Einfluss von Lebensstil und genetischer Veranlagung auf Prostatakrebs
Männer mit familiärer Vorbelastung – also wenn z. B. Vater oder Bruder erkrankt sind – haben ein doppelt so hohes Risiko, an Prostatakrebs zu erkranken. Dennoch können gesunde Gewohnheiten das Risiko senken. Eine ausgewogene Ernährung mit viel Obst, Gemüse und Vollkornprodukten sowie regelmäßige Bewegung wirken sich positiv auf die Prostatagesundheit aus. Auch der Verzicht auf Rauchen und Alkohol können dazu beitragen, das Risiko zu minimieren.
Die Rolle der Telemedizin
Online-Plattformen bieten Männern eine niederschwellige Möglichkeit, ärztlichen Rat einzuholen. Besonders bei sensiblen Themen wie erektiler Dysfunktion helfen Telemedizin-Angebote, Berührungsängste abzubauen. „Wir sehen, dass die Telemedizin gerade bei der Aufklärung über die Prostatavorsorge eine entscheidende Rolle spielen kann“, sagt Wülfing. Ziel ist es, möglichst viele Männer zu motivieren, den Schritt zur Vorsorgeuntersuchung zu wagen.

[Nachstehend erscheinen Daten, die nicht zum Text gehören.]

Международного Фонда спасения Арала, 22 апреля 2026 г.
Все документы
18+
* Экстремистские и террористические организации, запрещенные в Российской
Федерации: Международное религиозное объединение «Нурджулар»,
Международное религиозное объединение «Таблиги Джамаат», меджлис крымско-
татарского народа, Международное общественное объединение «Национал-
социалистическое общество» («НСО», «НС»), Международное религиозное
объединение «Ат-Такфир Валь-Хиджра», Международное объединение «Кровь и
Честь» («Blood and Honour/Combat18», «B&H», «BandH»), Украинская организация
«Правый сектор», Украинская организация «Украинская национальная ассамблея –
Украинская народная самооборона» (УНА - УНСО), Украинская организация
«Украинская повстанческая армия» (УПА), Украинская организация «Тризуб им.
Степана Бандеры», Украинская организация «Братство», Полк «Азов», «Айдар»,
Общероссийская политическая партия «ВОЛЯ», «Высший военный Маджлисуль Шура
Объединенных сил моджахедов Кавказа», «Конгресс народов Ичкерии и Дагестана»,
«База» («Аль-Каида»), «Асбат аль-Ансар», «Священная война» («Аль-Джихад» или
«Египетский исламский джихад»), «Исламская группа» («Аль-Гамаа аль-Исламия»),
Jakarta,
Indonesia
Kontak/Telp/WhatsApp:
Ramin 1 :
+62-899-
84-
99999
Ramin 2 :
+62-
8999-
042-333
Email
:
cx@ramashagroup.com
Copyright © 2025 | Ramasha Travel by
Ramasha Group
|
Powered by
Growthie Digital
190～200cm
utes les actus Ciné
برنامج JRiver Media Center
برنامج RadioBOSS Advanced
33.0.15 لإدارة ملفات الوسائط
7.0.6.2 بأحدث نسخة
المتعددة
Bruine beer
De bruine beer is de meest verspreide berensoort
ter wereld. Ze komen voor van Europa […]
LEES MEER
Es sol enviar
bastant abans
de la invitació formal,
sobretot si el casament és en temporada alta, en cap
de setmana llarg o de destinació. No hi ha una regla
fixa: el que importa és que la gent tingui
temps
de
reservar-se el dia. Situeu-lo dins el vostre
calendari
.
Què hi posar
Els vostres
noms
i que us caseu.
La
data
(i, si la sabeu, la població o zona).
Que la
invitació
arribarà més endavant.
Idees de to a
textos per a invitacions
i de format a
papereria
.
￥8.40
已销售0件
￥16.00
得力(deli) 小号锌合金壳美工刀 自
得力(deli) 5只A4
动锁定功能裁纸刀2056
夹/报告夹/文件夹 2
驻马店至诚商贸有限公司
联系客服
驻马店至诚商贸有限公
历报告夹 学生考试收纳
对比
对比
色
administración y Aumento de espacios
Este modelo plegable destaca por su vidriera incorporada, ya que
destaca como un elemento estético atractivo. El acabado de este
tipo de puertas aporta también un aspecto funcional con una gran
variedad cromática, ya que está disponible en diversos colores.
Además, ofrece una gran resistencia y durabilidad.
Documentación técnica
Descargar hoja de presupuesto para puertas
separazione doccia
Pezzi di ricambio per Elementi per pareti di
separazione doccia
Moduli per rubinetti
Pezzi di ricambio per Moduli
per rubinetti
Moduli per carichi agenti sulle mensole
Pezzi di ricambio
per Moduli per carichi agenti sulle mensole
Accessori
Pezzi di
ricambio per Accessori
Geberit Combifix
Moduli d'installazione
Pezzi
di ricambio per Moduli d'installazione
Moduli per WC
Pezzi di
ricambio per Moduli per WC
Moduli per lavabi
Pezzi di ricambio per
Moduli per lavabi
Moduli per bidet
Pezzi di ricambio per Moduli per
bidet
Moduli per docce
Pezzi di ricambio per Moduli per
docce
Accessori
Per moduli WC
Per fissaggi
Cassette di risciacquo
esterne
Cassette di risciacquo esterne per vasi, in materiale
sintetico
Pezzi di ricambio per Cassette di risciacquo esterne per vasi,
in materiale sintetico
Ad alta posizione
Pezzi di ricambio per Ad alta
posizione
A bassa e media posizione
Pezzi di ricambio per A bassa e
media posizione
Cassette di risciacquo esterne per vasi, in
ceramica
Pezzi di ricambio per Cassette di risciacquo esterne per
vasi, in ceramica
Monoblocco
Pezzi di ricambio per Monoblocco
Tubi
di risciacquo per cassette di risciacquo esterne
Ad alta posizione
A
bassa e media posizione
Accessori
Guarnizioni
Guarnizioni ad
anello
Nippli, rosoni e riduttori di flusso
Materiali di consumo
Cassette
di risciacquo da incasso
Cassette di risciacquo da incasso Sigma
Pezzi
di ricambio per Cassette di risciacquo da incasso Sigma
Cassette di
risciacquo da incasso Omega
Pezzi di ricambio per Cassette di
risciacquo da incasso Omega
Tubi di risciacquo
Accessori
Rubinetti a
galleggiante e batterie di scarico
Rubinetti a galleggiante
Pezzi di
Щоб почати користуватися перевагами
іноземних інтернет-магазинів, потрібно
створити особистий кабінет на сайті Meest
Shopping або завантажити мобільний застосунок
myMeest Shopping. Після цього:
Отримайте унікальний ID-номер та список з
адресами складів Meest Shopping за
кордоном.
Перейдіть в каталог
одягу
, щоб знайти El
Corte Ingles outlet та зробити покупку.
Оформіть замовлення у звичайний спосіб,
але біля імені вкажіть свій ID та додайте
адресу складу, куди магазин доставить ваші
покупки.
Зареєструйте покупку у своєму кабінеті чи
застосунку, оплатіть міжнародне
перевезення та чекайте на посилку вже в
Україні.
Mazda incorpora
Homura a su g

Fazit: Prostatavorsorge rettet Leben
Prostatakrebs ist früh erkannt gut behandelbar. Auch wenn die Untersuchung für viele Männer unangenehm erscheint, dauert sie nur wenige Minuten und kann Leben retten. „Die wichtigste Botschaft ist: Gehen Sie zur Vorsorge, es lohnt sich“, appelliert Prof. Wülfing.
Zur Person:
Prof. Christian Wülfing ist Chefarzt für Urologie bei Asklepios in Altona und einer der führenden Experten auf dem Gebiet der Prostatavorsorge und -behandlung. Mit seiner langjährigen Erfahrung und seinem Engagement für moderne Diagnostikmethoden setzt er sich dafür ein, die Vorsorgeangebote für Männer besser zugänglich zu machen.